→ **Task brief**
How many lines in the entries below contain the string "imprint"? Case counts; reply with the number only.

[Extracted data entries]
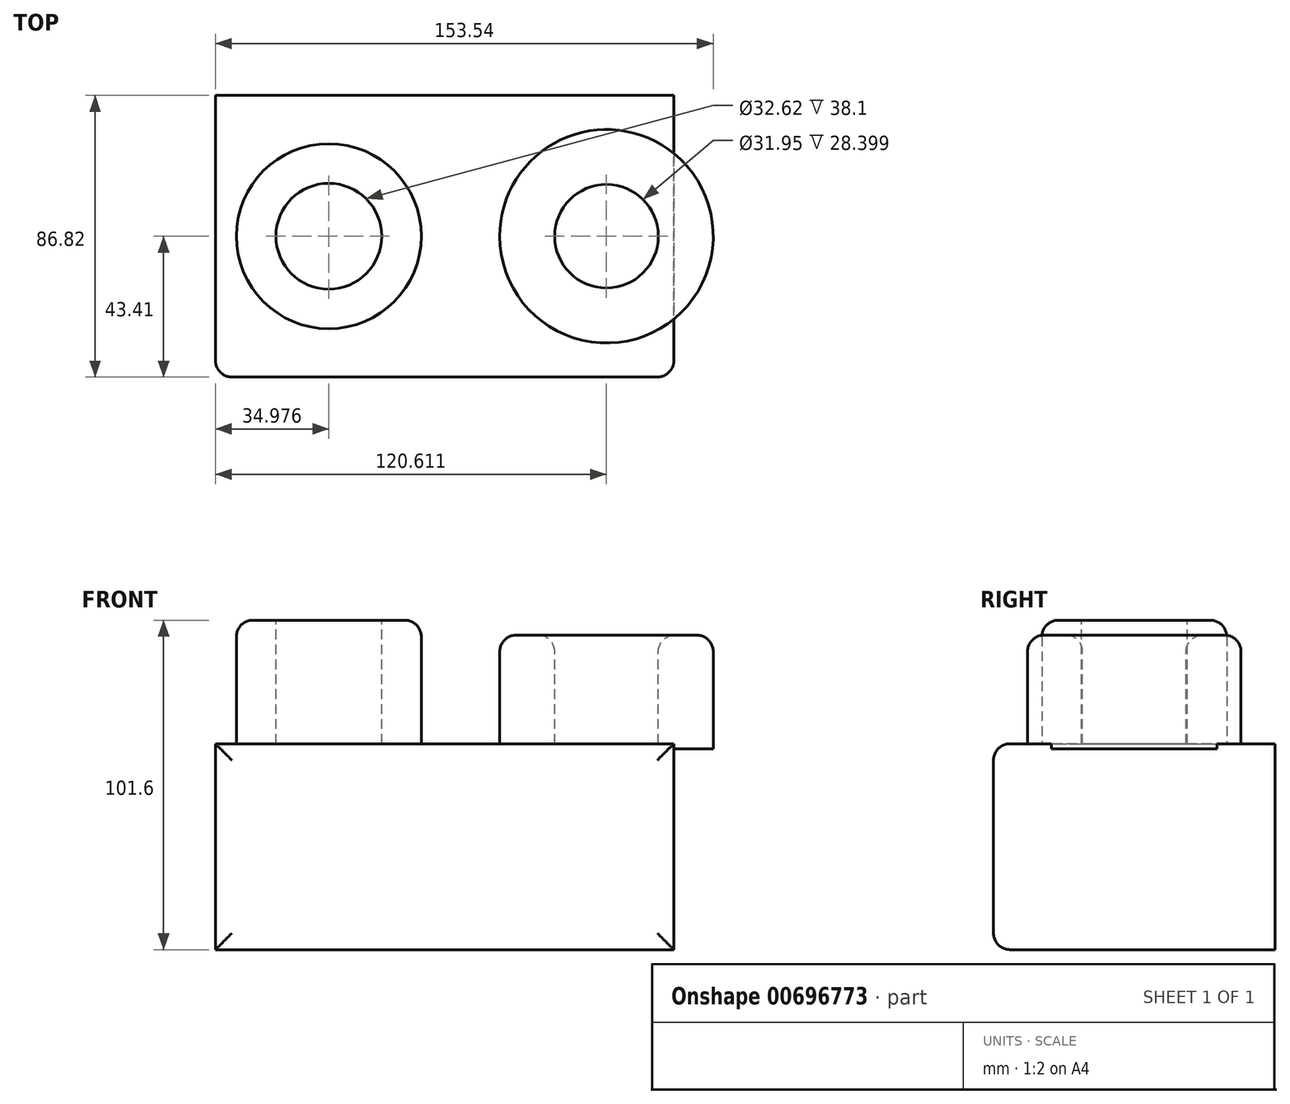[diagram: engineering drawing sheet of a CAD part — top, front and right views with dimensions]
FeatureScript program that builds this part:
annotation { "Feature Type Name" : "Feature", "Feature Type Description" : "" }
export const myFeature = defineFeature(function(context is Context, id is Id, definition is map)
    precondition{}
    {
        {
            var Q0;
            Q0=qCreatedBy(makeId("Top.planeOp"),FACE);
            var sketch = newSketch(context, id + "F0", { "sketchPlane" : qUnion([Q0])});
            skLineSegment(sketch, "E0.bottom", {"start": v(70.7, -43.4) * mm, "end": v(-70.7, -43.4) * mm});
            skLineSegment(sketch, "E0.top", {"start": v(70.7, 43.4) * mm, "end": v(-70.7, 43.4) * mm});
            skLineSegment(sketch, "E0.left", {"start": v(70.7, -43.4) * mm, "end": v(70.7, 43.4) * mm});
            skLineSegment(sketch, "E0.right", {"start": v(-70.7, -43.4) * mm, "end": v(-70.7, 43.4) * mm});
            skPoint(sketch, "E0.middle", {"position": v(0, 0) * mm});
            skSolve(sketch);
        }
        {
            var Q0;
            Q0=makeQuery(id+"F0.imprint","IMPRINT",FACE,{"disambiguationData":[TD([[makeQuery(id+"F0.imprint","IMPRINT",EDGE,{"derivedFrom":sQuery(id+"F0.wireOp",EDGE,"E0.bottom")}),-1.0]])]});
            extrude(context, id + "F1", {"entities" : qUnion([Q0]), "depth" : 63.5 * mm, "offsetDistance" : 25.4 * mm});
        }
        {
            var Q0;
            Q0=makeQuery(id+"F1.opExtrude","CAP_FACE",FACE,{"disambiguationData":[OSD([sQuery(id+"F0.wireOp",EDGE,"E0.bottom"),sQuery(id+"F0.wireOp",EDGE,"E0.top"),sQuery(id+"F0.wireOp",EDGE,"E0.left"),sQuery(id+"F0.wireOp",EDGE,"E0.right")])],"isStart":false});
            var sketch = newSketch(context, id + "F2", { "sketchPlane" : qUnion([Q0])});
            skCircle(sketch, "E1", {"center": v(-35.71, 0) * mm, "radius": 28.51 * mm});
            skSolve(sketch);
        }
        {
            var Q0;
            Q0=makeQuery(id+"F2.imprint","IMPRINT",FACE,{"disambiguationData":[TD([[makeQuery(id+"F2.imprint","IMPRINT",EDGE,{"derivedFrom":sQuery(id+"F2.wireOp",EDGE,"E1")}),1.0]])]});
            extrude(context, id + "F3", {"entities" : qUnion([Q0]), "operationType" : NewBodyOperationType.ADD, "depth" : 38.1 * mm, "offsetDistance" : 25.4 * mm});
        }
        {
            var Q0;
            Q0=makeQuery(id+"F3.opExtrude","CAP_FACE",FACE,{"disambiguationData":[OSD([sQuery(id+"F2.wireOp",EDGE,"E1")])],"isStart":false});
            var sketch = newSketch(context, id + "F4", { "sketchPlane" : qUnion([Q0])});
            skCircle(sketch, "E2", {"center": v(-35.71, 0) * mm, "radius": 16.3 * mm});
            skSolve(sketch);
        }
        {
            var Q0;
            Q0=makeQuery(id+"F4.imprint","IMPRINT",FACE,{"disambiguationData":[TD([[makeQuery(id+"F4.imprint","IMPRINT",EDGE,{"derivedFrom":sQuery(id+"F4.wireOp",EDGE,"E2")}),1.0]])]});
            var Q1;
            Q1=makeQuery(id+"F1.opExtrude","CAP_FACE",FACE,{"disambiguationData":[OSD([sQuery(id+"F0.wireOp",EDGE,"E0.bottom"),sQuery(id+"F0.wireOp",EDGE,"E0.top"),sQuery(id+"F0.wireOp",EDGE,"E0.left"),sQuery(id+"F0.wireOp",EDGE,"E0.right")])],"isStart":false});
            extrude(context, id + "F5", {"entities" : qUnion([Q0]), "operationType" : NewBodyOperationType.REMOVE, "endBound" : BoundingType.UP_TO_SURFACE, "oppositeDirection" : true, "depth" : 25.4 * mm, "endBoundEntityFace" : qUnion([Q1]), "offsetDistance" : 25.4 * mm});
        }
        {
            var Q0;
            Q0=qCreatedBy(makeId("Front.planeOp"),FACE);
            var sketch = newSketch(context, id + "F6", { "sketchPlane" : qUnion([Q0])});
            skLineSegment(sketch, "E3", {"start": v(49.92, 93.85) * mm, "end": v(49.92, 34.1) * mm});
            skLineSegment(sketch, "E4.bottom", {"start": v(17, 96.98) * mm, "end": v(33.95, 96.98) * mm});
            skLineSegment(sketch, "E4.top", {"start": v(17, 61.9) * mm, "end": v(33.95, 61.9) * mm});
            skLineSegment(sketch, "E4.left", {"start": v(17, 96.98) * mm, "end": v(17, 61.9) * mm});
            skLineSegment(sketch, "E4.right", {"start": v(33.95, 96.98) * mm, "end": v(33.95, 61.9) * mm});
            skSolve(sketch);
        }
        {
            var Q0;
            Q0=makeQuery(id+"F6.imprint","IMPRINT",FACE,{"disambiguationData":[TD([[makeQuery(id+"F6.imprint","IMPRINT",EDGE,{"derivedFrom":sQuery(id+"F6.wireOp",EDGE,"E4.bottom")}),-1.0]])]});
            var Q1;
            Q1=sQuery(id+"F6.wireOp",EDGE,"E3");
            revolve(context, id + "F7", {"operationType" : NewBodyOperationType.ADD, "entities" : qUnion([Q0]), "axis" : qUnion([Q1]), "revolveType" : RevolveType.FULL});
        }
        {
            var Q0;
            Q0=makeQuery(id+"F7.opRevolve","SWEPT_EDGE",EDGE,{"disambiguationData":[OSD([sQuery(id+"F6.wireOp",EDGE,"E4.bottom"),sQuery(id+"F6.wireOp",EDGE,"E4.left")])]});
            var Q1;
            Q1=makeQuery(id+"F3.opExtrude","CAP_EDGE",EDGE,{"disambiguationData":[OSD([sQuery(id+"F2.wireOp",EDGE,"E1")])],"isStart":false});
            var Q2;
            Q2=makeQuery(id+"F7.opRevolve","SWEPT_EDGE",EDGE,{"disambiguationData":[OSD([sQuery(id+"F6.wireOp",EDGE,"E4.bottom"),sQuery(id+"F6.wireOp",EDGE,"E4.right")])]});
            var Q3;
            Q3=makeQuery(id+"F1.opExtrude","CAP_EDGE",EDGE,{"disambiguationData":[OSD([sQuery(id+"F0.wireOp",EDGE,"E0.bottom")])],"isStart":false});
            var Q4;
            Q4=makeQuery(id+"F1.opExtrude","SWEPT_EDGE",EDGE,{"disambiguationData":[OSD([sQuery(id+"F0.wireOp",EDGE,"E0.bottom"),sQuery(id+"F0.wireOp",EDGE,"E0.left")])]});
            var Q5;
            Q5=makeQuery(id+"F1.opExtrude","SWEPT_EDGE",EDGE,{"disambiguationData":[OSD([sQuery(id+"F0.wireOp",EDGE,"E0.bottom"),sQuery(id+"F0.wireOp",EDGE,"E0.right")])]});
            var Q6;
            Q6=makeQuery(id+"F1.opExtrude","CAP_EDGE",EDGE,{"disambiguationData":[OSD([sQuery(id+"F0.wireOp",EDGE,"E0.bottom")])],"isStart":true});
            var Q7;
            Q7=makeQuery(id+"F5.boolean.opBoolean","COPY",EDGE,{"derivedFrom":makeQuery(id+"F5.opExtrude","CAP_EDGE",EDGE,{"disambiguationData":[OSD([sQuery(id+"F4.wireOp",EDGE,"E2")])],"isStart":true})});
            fillet(context, id + "F8", {"entities" : qUnion([Q0, Q1, Q2, Q3, Q4, Q5, Q6, Q7]), "radius" : 5.08 * mm, "tangentPropagation" : true, "allowEdgeOverflow" : false});
        }
    });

→ **Correct response**
4